Learning Why AI Agents Need Sandboxes

I started thinking about this after reading Nanoclaw.

The idea that stuck with me was simple: if an agent can run shell commands, it should run them inside a container.

Nanoclaw uses that pattern to give agents real tools without giving them the whole host machine.

I wanted to understand that pattern better, so I built a much smaller experiment.

The old Ruby gem maid let you write rules for cleaning up files. I wanted to make a tiny LLM version of that.

So I built mildred, a command-line maid for your filesystem.

You describe file organization rules in English, and an LLM figures out the shell commands to make them happen.

That immediately creates a safety problem.

Imagine giving an LLM the ability to run shell commands on your actual machine.

The model decides what to run. Your code executes it.

That is a pretty strange thing to trust.

The Boundary

Modern LLMs can use tools. You define a function, and the model decides when to call it and what arguments to pass.

In Mildred, the important tool is RunCommand:

class RunCommand < RubyLLM::Tool
  description "Executes a shell command and returns its output"
  param :command, desc: "The shell command to execute"

  def execute(command:)
    stdout, stderr, status = Open3.capture3("bash", "-c", command)
    { stdout: stdout, stderr: stderr, exit_code: status.exitstatus }
  end
end

That execute method is the trust boundary. The model asks for a command. My code decides whether and where to run it.

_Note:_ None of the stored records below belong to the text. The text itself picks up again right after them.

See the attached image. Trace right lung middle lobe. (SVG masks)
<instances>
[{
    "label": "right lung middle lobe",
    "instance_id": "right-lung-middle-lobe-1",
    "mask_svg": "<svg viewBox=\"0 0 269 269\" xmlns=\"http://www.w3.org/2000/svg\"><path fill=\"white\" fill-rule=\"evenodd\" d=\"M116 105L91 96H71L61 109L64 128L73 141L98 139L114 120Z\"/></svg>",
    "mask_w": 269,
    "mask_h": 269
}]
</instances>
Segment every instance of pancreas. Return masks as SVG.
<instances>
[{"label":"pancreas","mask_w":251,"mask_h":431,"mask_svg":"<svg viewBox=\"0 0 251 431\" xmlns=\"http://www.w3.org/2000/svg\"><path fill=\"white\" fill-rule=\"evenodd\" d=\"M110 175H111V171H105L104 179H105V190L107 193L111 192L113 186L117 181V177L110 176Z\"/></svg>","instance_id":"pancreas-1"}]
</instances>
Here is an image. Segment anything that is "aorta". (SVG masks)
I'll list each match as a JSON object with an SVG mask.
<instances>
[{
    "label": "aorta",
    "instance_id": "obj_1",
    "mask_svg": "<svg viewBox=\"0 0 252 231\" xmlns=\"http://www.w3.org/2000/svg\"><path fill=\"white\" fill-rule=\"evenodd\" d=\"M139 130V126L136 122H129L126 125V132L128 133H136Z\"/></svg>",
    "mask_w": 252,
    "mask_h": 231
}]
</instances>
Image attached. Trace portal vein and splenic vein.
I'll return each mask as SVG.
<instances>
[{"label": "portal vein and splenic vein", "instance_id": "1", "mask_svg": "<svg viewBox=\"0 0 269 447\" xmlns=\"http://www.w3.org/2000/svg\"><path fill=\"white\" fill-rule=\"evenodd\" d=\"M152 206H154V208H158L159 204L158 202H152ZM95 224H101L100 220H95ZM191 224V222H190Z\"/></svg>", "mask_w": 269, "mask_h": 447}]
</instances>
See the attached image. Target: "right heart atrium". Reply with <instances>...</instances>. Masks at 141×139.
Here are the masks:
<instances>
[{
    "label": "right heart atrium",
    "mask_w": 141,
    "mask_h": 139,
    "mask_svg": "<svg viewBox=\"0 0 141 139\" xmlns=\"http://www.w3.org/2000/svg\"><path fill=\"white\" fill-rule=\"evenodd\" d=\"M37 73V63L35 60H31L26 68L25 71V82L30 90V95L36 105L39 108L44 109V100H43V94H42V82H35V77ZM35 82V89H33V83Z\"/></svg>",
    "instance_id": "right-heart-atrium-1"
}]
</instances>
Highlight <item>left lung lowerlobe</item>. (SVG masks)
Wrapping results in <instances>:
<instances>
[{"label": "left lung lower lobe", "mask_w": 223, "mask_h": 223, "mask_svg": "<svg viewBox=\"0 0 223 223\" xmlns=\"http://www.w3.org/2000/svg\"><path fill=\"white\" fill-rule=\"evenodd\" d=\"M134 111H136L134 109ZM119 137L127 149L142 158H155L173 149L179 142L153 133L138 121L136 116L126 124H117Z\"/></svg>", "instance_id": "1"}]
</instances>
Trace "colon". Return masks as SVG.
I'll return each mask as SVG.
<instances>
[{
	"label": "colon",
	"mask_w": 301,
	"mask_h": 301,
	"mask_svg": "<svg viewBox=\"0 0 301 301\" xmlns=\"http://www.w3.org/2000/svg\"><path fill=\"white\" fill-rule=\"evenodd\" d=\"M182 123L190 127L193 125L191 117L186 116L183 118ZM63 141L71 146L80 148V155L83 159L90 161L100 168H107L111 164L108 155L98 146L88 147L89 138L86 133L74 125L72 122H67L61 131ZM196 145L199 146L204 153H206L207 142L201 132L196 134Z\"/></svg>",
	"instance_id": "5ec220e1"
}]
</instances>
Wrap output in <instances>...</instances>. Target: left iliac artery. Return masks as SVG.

At first, I added a noop mode. Instead of executing the command, Mildred can print what it would run.

That is useful, but it is not real isolation.

If I actually want the LLM to move files, I need a safer place for those commands to run.

The Sandbox

This is where the Nanoclaw idea clicked for me.

Run the command in a container, and only mount the directories the tool should touch.

def run_container
  name = "mildred-#{Process.pid}-#{SecureRandom.hex(4)}"
  args = ["container", "run", "-d", "--name", name]
  args.concat(mount_args)  # Only these directories are visible
  args.concat([IMAGE, "sleep", "infinity"])
  # ...
end

If the LLM generates a bad command, the damage is limited to the mounted workspace.

It cannot see my whole home directory. It cannot reach ~/.ssh. It cannot accidentally delete files I never mounted.

I also get a predictable environment. The model is always writing commands for the same small Linux image.

That was the main thing I learned.

The hard part was not asking an LLM to generate shell commands. That part is easy.

The hard part was deciding where trust ends.

For a small student project, this was a useful lesson: when software starts acting on the real world, even in tiny ways, the boundary matters more than the clever part.